Experts from two universities in the Midlands are launching a new project to develop a photonic ‘nose’ to monitor crops for pest infestations and plant diseases.
Aston University is collaborating with Harper Adams University to research and develop technology using light to monitor crop health.
According to the Food and Agriculture Organization of the United Nations, up to 40% of global agricultural production is lost each year to pests. Each year, plant diseases cost the global economy more than $220 billion and invasive insects at least $70 billion.
Midlands-based research will use strawberries to test the new technology. The fruit is worth £350million to the UK economy, but is vulnerable to the potato aphid which has the potential to wipe out an annual crop.
Currently crops are treated with pesticides, but there is growing pressure to find alternatives due to the environmental impact.

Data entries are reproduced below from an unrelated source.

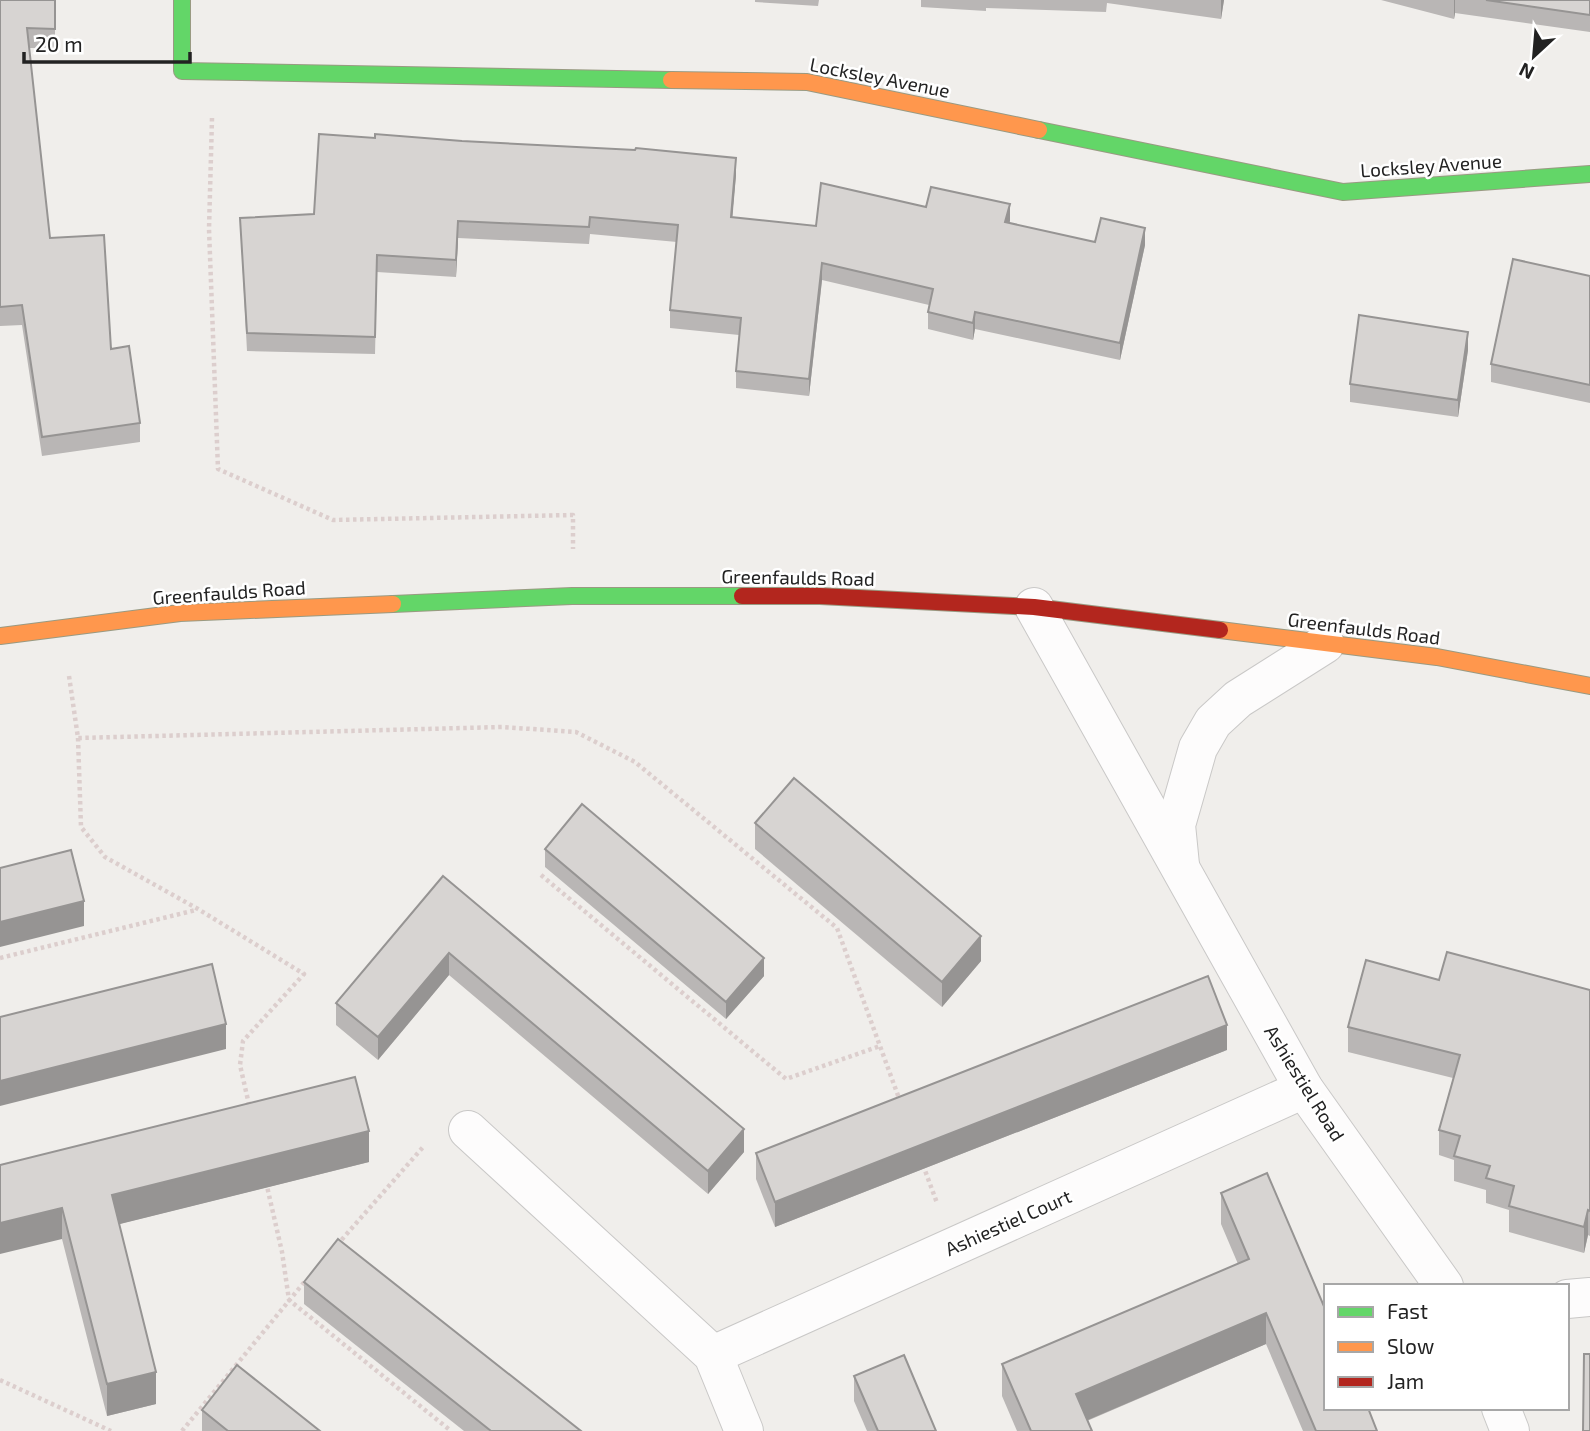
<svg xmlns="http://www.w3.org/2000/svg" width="1590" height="1431" font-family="'Exo 2',sans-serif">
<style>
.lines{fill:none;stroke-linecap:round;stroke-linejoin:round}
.street-casing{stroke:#c9c8c7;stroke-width:40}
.fast-casing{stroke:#999a82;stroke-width:18}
.slow-casing{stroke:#999a82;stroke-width:18}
.jam-casing{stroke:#999a82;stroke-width:18}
.path{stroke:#dccecd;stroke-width:4.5;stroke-dasharray:3.5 3.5;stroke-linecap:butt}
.street{stroke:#fdfcfc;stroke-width:38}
.fast{stroke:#63d668;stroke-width:16}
.slow{stroke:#ff974d;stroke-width:16}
.jam{stroke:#b3261e;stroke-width:16}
.wall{fill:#b9b6b5}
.shaded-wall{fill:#969493}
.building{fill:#d7d4d2;stroke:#969493;stroke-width:2}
.labels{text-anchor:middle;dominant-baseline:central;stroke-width:5;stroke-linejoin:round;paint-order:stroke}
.street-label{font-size:19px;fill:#222;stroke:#fff}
</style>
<rect width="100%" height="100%" fill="#f0eeeb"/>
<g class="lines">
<defs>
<g id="street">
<path d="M 1034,607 L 1304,1089 L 1444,1286"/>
<path d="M 1180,865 L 1176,825 L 1198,748 L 1213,722 L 1238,699 L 1325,644"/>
<path d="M 468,1130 L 713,1355 L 744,1431"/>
<path d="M 1567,1299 L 1590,1297"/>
<path d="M 713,1355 L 1304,1089"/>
<path d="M 1501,1408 L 1510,1431"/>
</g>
<g id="fast">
<path d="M 182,0 L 182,71 L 671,80"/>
<path d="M 1039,130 L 1343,192 L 1590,174"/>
<path d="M 393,604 L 572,596 L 742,596"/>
</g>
<g id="slow">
<path d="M 671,80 L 807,82 L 1039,130"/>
<path d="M 1220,630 L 1437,657 L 1590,686"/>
<path d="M 0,636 L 180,613 L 393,604"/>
</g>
<path id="jam" d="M 742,596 L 820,596 L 1034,607 L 1220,630"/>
</defs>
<use href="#street" class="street-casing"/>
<use href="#fast" class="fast-casing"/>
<use href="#slow" class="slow-casing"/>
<use href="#jam" class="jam-casing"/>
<g class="path">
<path d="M 212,118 L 209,229 L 218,469 L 333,520 L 573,515 L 573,549"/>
<path d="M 69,676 L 78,738 L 502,727 L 576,732 L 635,762 L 837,928 L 900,1101"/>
<path d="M 78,738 L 81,827 L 105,857 L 198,909 L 304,974 L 243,1041 L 240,1065 L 250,1109"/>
<path d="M 541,875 L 786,1079 L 880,1046"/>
<path d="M 0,958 L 196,910"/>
<path d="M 923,1165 L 937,1203"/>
<path d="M 266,1182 L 282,1252 L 289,1300 L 451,1431"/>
<path d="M 337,1245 L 424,1146"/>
<path d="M 0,1380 L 111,1431"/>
<path d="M 182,1431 L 306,1280"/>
</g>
<use href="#street" class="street"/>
<use href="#fast" class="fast"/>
<use href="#slow" class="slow"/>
<use href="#jam" class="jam"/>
</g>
<g class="wall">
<path d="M 0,0 L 55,0 L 55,48 L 29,48 L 50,238 L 111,349 L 140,423 L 140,442 L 42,456 L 22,325 L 0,326 Z"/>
<path d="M 755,0 L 819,0 L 818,6 L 755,2 Z"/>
<path d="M 921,0 L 1224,0 L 1221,19 L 1107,3 L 1106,12 L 986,8 L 986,11 L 921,7 Z"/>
<path d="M 1381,0 L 1590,0 L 1590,32 L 1455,13 L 1454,19 Z"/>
<path d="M 736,175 L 732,217 L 816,226 L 926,207 L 1009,223 L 1095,242 L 1145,245 L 1120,360 L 975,329 L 973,340 L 928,329 L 928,312 L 929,305 L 822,280 L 809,396 L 736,388 L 736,371 L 739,335 L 670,328 L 670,310 L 677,242 L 590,234 L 589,244 L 458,238 L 456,277 L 377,272 L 375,354 L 247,351 L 240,218 L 314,214 Z"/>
<path d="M 1590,276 L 1590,403 L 1491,382 L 1491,364 Z"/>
<path d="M 1468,350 L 1458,417 L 1350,402 L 1350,384 Z"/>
<path d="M 755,823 L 981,961 L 942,1007 L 755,849 Z"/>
<path d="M 545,849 L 764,976 L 726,1019 L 545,867 Z"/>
<path d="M 443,876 L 744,1152 L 708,1194 L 449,975 L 378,1060 L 336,1025 L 336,1003 Z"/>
<path d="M 1439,980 L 1590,990 L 1590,1236 L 1588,1235 L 1584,1253 L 1509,1232 L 1509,1210 L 1486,1203 L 1486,1190 L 1454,1181 L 1454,1160 L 1439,1155 L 1439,1130 L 1453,1078 L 1348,1052 L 1348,1027 Z"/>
<path d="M 1227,1050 L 775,1227 L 756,1179 L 756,1153 Z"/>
<path d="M 369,1162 L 119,1224 L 156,1404 L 107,1416 L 62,1239 L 0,1165 Z"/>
<path d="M 1221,1193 L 1377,1431 L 1303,1431 L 1266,1344 L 1087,1421 L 1092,1431 L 1017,1431 L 1002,1396 L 1002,1364 L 1238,1264 L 1221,1224 Z"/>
<path d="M 304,1282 L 581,1431 L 464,1431 L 304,1304 Z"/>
<path d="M 854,1376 L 936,1431 L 867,1431 L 854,1401 Z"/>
<path d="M 202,1410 L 320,1431 L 202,1431 Z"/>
</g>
<g class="shaded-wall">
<path d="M 1221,0 L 1224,0 L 1221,19 Z"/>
<path d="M 1454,0 L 1455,0 L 1455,13 L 1454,19 Z"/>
<path d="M 736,158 L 736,175 L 731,234 L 731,217 Z"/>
<path d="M 1010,204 L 1010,221 L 1005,239 L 1005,222 Z"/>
<path d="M 458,221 L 458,238 L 456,277 L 456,260 Z"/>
<path d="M 1145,228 L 1145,245 L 1120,360 L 1120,343 Z"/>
<path d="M 822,263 L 822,280 L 809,396 L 809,379 Z"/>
<path d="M 975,312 L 975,329 L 973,340 L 973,323 Z"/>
<path d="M 1468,332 L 1468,350 L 1458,417 L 1458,400 Z"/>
<path d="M 84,901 L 84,926 L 0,947 L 0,922 Z"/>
<path d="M 981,936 L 981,961 L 942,1007 L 942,982 Z"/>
<path d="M 449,953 L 449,975 L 378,1060 L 378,1037 Z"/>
<path d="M 764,958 L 764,976 L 726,1019 L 726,1002 Z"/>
<path d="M 226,1024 L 226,1049 L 0,1106 L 0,1081 Z"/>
<path d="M 1227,1025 L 1227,1050 L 775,1227 L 775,1202 Z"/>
<path d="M 744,1129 L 744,1152 L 708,1194 L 708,1171 Z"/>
<path d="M 369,1131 L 369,1162 L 112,1226 L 112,1195 Z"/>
<path d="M 62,1208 L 62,1239 L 0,1254 L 0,1223 Z"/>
<path d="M 1588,1210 L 1588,1235 L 1584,1253 L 1584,1227 Z"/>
<path d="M 1266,1313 L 1266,1344 L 1076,1425 L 1076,1394 Z"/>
<path d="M 156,1372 L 156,1404 L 107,1416 L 107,1384 Z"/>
</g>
<g class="building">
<path d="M 0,0 L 55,0 L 55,29 L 27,28 L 50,238 L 104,235 L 111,349 L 129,346 L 140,423 L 42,437 L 22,305 L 0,307 Z"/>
<path d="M 1486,0 L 1590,0 L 1590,15 Z"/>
<path d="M 319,134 L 375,138 L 375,134 L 462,141 L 635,150 L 636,148 L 736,158 L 731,217 L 816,226 L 821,183 L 926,207 L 931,187 L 1010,204 L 1005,222 L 1095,242 L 1101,218 L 1145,228 L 1120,343 L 975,312 L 973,323 L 928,312 L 933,289 L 822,263 L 809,379 L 736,371 L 741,318 L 670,310 L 678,225 L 590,217 L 589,227 L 458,221 L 456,260 L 377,255 L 375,337 L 247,333 L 240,218 L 314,214 Z"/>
<path d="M 1513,259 L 1590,276 L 1590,385 L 1491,364 Z"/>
<path d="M 1359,315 L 1468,332 L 1458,400 L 1350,384 Z"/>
<path d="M 794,778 L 981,936 L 942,982 L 755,823 Z"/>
<path d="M 582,804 L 764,958 L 726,1002 L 545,849 Z"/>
<path d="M 71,850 L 84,901 L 0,922 L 0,868 Z"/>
<path d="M 443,876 L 744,1129 L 708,1171 L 449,953 L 378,1037 L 336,1003 Z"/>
<path d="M 1447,952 L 1590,990 L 1590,1211 L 1588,1210 L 1584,1227 L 1509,1206 L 1514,1186 L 1486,1178 L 1490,1166 L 1454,1156 L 1460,1136 L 1439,1130 L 1460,1055 L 1348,1027 L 1366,960 L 1439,980 Z"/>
<path d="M 212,964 L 226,1024 L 0,1081 L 0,1017 Z"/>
<path d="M 1208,976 L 1227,1025 L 775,1202 L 756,1153 Z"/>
<path d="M 355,1077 L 369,1131 L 112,1195 L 156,1372 L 107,1384 L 62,1208 L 0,1223 L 0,1165 Z"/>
<path d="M 1267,1173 L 1326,1311 L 1326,1408 L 1368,1408 L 1377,1431 L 1316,1431 L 1266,1313 L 1076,1394 L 1092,1431 L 1031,1431 L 1002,1364 L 1249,1259 L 1221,1193 Z"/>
<path d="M 338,1239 L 581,1431 L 491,1431 L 304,1282 Z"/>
<path d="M 1584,1354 L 1590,1354 L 1590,1431 L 1583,1431 Z"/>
<path d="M 904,1355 L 936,1431 L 878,1431 L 854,1376 Z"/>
<path d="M 237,1365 L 320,1431 L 228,1431 L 202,1410 Z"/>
</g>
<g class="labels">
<g class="street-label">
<text transform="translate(880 77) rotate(11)">Locksley Avenue</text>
<text transform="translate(1431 165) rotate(-4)">Locksley Avenue</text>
<text transform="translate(798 577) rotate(1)">Greenfaulds Road</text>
<text transform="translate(229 592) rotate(-4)">Greenfaulds Road</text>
<text transform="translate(1364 628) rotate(7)">Greenfaulds Road</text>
<text transform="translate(1305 1083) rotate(58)">Ashiestiel Road</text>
<text transform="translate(1008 1222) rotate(-24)">Ashiestiel Court</text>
</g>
</g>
<rect x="1324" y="1284" width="245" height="126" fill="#ffffff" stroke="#a7a7a7" stroke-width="2"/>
<rect x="1338" y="1307" width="35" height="10" fill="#63d668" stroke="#a7a7a7" stroke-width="2"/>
<text x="1387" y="1319" font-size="21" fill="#222222">Fast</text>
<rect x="1338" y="1342" width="35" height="10" fill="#ff974d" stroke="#a7a7a7" stroke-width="2"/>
<text x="1387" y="1354" font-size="21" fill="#222222">Slow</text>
<rect x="1338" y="1377" width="35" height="10" fill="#b3261e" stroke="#a7a7a7" stroke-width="2"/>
<text x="1387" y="1389" font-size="21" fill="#222222">Jam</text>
<g transform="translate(1534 56) rotate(206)" stroke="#ffffff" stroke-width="5" paint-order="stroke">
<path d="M0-5L12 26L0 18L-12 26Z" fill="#222222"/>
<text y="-10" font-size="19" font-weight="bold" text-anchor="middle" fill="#222222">N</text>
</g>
<path d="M24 52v10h166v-10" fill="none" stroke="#222222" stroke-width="3.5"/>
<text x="35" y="52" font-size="21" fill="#222222" stroke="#ffffff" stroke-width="5" paint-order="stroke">20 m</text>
</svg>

One method is to use Integrated Pest Management (IPM) to create an early warning system. It monitors plants for insect and disease buildup rather than spraying plants with chemicals, but so far has proven to be unreliable and expensive.
The new project uses recent developments in photonics technology that can analyze low levels of volatile organic compounds (VOCs) emitted by plants, which indicate their health.
This is coupled with machine learning hardware that makes it practical to use artificial intelligence in business environments.
Professor David Webb of the Aston Institute of Photonic Technologies (AIPT) said: “Better technologies for monitoring invertebrate pests and plant diseases will go a long way to reducing crop losses.
“However, most electronic noses use electrochemical sensors, which suffer from sensitivity issues, sensor drift/aging effects, and lack specificity.
“We intend to solve this problem by building on the rapidly evolving technology of photonics – the science of light – while collaborating with scientists from other disciplines.”
The 12-month project is to receive £200,000 from the Biotechnology and Biological Sciences Research Council (BBSRC) and the Natural Environment Research Council. The grant is the maximum amount given by their molecules to the Landscapes Project, which funds interdisciplinary solutions to “real world” challenges.
Dr Joe Roberts of Harper Adams University said: “With the projected increase in the world’s population, the agricultural sector is under increasing pressure to achieve higher agricultural yields.
“Reducing crop losses in existing production systems will improve food security without increasing resource use.
“We intend to establish an interdisciplinary community of experts in agricultural science, optical sensing and machine learning to develop novel plant health monitoring platforms that improve agricultural production through localized pest monitoring. and diseases in order to detect hot spots.”